● **Stated goal A**
According to the text on courthouse security, how many counties did the Superior Court Judges' Association survey?

● **Supplied text**
########################################

Sadly, the worst has occurred when county courthouses are not secure. In 1994, Timothy Blackwell walked through the King County Courthouse doors, which at the time had no weapons screening, and shot and killed his estranged wife, her two friends, and her unborn child. In 2012, Steven Kravetz entered the Grays Harbor County Courthouse, which lacked weapons screening, attacked a deputy, stabbed a judge, and shot the same deputy with her own revolver.

Prior to these attacks, the superior court judges for those counties had asked for weapons screening at the courthouse entrances and warned about the consequences of inaction. It took extreme violence for change to occur.

This, unfortunately, is the failed formula that seems to be followed when making courthouses safe: dire warnings, predictable violence, and posthumous action.

According to the National Center for State Courts, from 2005 through 2012, Washington ranked 8th in the nation for documented security incidents. That ranking falls behind the state of New York, which has a population three times Washington’s.

Last fall, the state Supreme Court passed a rule that requires all Washington courthouses to have a security plan and security committee. In anticipation of this new rule, the Superior Court Judges’ Association – a group representing each superior court judge and commissioner in every county across Washington – surveyed all 39 counties about the current state of security in their courthouses.

The results are alarming: over 50 percent of county courthouses in Washington do not have weapons screening at their public entrances. Of those that do, only 68 percent have screening at all public entrances.

########################################

(Collected data entries)
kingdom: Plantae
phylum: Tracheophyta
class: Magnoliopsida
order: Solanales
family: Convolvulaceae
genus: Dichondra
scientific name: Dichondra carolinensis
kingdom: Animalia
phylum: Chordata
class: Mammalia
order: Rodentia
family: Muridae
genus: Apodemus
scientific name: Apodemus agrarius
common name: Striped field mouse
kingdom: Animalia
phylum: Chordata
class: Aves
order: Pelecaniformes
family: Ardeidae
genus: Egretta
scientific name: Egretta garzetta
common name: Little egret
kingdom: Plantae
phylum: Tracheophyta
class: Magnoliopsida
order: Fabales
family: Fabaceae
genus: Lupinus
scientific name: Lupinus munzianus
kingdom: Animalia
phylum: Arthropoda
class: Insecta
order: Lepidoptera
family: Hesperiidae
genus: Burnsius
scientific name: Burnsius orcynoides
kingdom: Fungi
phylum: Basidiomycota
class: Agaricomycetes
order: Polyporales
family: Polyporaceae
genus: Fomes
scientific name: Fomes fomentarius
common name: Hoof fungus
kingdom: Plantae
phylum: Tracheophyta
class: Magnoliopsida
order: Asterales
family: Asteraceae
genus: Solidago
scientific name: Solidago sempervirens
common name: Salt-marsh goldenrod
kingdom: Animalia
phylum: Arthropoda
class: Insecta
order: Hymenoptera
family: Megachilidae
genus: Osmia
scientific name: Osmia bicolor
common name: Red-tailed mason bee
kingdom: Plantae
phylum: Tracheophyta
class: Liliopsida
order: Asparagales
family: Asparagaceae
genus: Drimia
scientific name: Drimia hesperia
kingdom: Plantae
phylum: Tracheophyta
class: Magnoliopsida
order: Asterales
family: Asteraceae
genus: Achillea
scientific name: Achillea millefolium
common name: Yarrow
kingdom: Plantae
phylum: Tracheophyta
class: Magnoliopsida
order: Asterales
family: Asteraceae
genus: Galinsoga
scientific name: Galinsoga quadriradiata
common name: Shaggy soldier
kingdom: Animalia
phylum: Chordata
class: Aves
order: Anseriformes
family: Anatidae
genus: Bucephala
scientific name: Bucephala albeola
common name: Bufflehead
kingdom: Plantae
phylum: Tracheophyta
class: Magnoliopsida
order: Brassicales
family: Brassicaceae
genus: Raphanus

########################################

● **Stated goal B**
Write out the entries as a numbered list with blank lines skipped. Begin at the first line of the entries and go through the line containing "scientific name: Galinsoga quadriradiata", including both of those lines and nothing else.

● **Correct result A**
All 39 counties in Washington.

● **Correct result B**
1. kingdom: Plantae
2. phylum: Tracheophyta
3. class: Magnoliopsida
4. order: Solanales
5. family: Convolvulaceae
6. genus: Dichondra
7. scientific name: Dichondra carolinensis
8. kingdom: Animalia
9. phylum: Chordata
10. class: Mammalia
11. order: Rodentia
12. family: Muridae
13. genus: Apodemus
14. scientific name: Apodemus agrarius
15. common name: Striped field mouse
16. kingdom: Animalia
17. phylum: Chordata
18. class: Aves
19. order: Pelecaniformes
20. family: Ardeidae
21. genus: Egretta
22. scientific name: Egretta garzetta
23. common name: Little egret
24. kingdom: Plantae
25. phylum: Tracheophyta
26. class: Magnoliopsida
27. order: Fabales
28. family: Fabaceae
29. genus: Lupinus
30. scientific name: Lupinus munzianus
31. kingdom: Animalia
32. phylum: Arthropoda
33. class: Insecta
34. order: Lepidoptera
35. family: Hesperiidae
36. genus: Burnsius
37. scientific name: Burnsius orcynoides
38. kingdom: Fungi
39. phylum: Basidiomycota
40. class: Agaricomycetes
41. order: Polyporales
42. family: Polyporaceae
43. genus: Fomes
44. scientific name: Fomes fomentarius
45. common name: Hoof fungus
46. kingdom: Plantae
47. phylum: Tracheophyta
48. class: Magnoliopsida
49. order: Asterales
50. family: Asteraceae
51. genus: Solidago
52. scientific name: Solidago sempervirens
53. common name: Salt-marsh goldenrod
54. kingdom: Animalia
55. phylum: Arthropoda
56. class: Insecta
57. order: Hymenoptera
58. family: Megachilidae
59. genus: Osmia
60. scientific name: Osmia bicolor
61. common name: Red-tailed mason bee
62. kingdom: Plantae
63. phylum: Tracheophyta
64. class: Liliopsida
65. order: Asparagales
66. family: Asparagaceae
67. genus: Drimia
68. scientific name: Drimia hesperia
69. kingdom: Plantae
70. phylum: Tracheophyta
71. class: Magnoliopsida
72. order: Asterales
73. family: Asteraceae
74. genus: Achillea
75. scientific name: Achillea millefolium
76. common name: Yarrow
77. kingdom: Plantae
78. phylum: Tracheophyta
79. class: Magnoliopsida
80. order: Asterales
81. family: Asteraceae
82. genus: Galinsoga
83. scientific name: Galinsoga quadriradiata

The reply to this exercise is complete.